**Your objective**
Your reply should be a faithful copy of the records below, free of pictures.

**Supplied data**

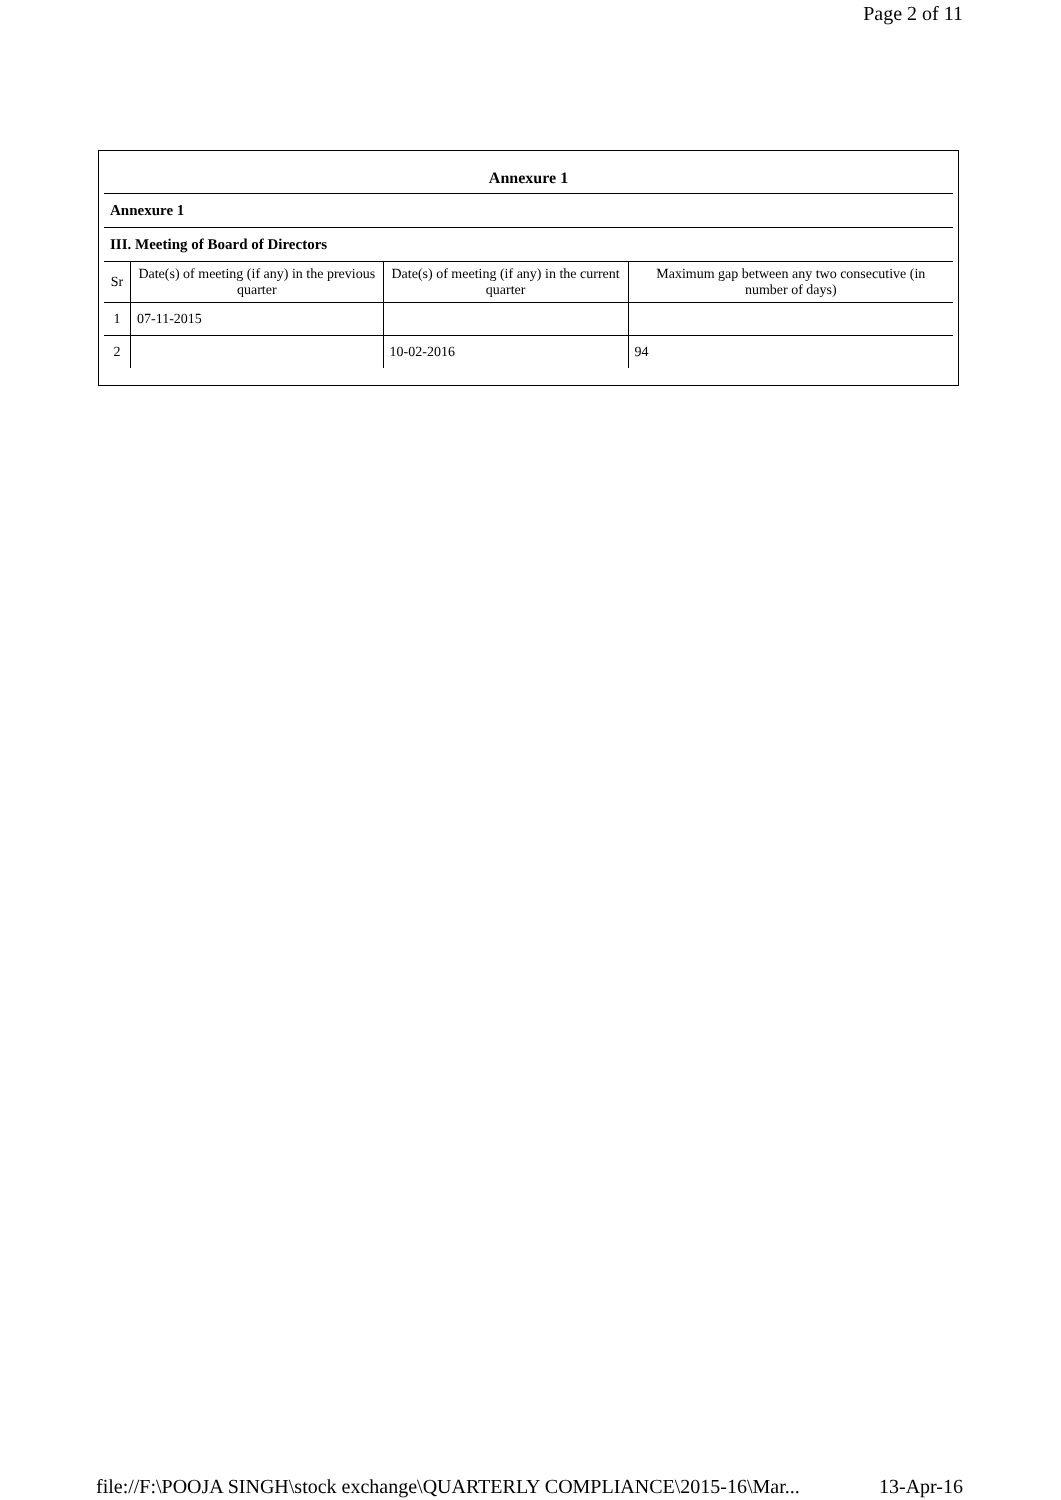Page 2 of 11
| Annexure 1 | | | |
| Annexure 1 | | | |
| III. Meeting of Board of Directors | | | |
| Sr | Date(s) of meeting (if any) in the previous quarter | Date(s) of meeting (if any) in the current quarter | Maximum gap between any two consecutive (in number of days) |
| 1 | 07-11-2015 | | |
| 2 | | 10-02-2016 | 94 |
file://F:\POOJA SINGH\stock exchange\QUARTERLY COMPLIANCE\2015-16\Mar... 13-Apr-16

**Result for this task**
Page 2 of 11
| Annexure 1 | | | |
| Annexure 1 | | | |
| III. Meeting of Board of Directors | | | |
| Sr | Date(s) of meeting (if any) in the previous quarter | Date(s) of meeting (if any) in the current quarter | Maximum gap between any two consecutive (in number of days) |
| 1 | 07-11-2015 | | |
| 2 | | 10-02-2016 | 94 |
file://F:\POOJA SINGH\stock exchange\QUARTERLY COMPLIANCE\2015-16\Mar... 13-Apr-16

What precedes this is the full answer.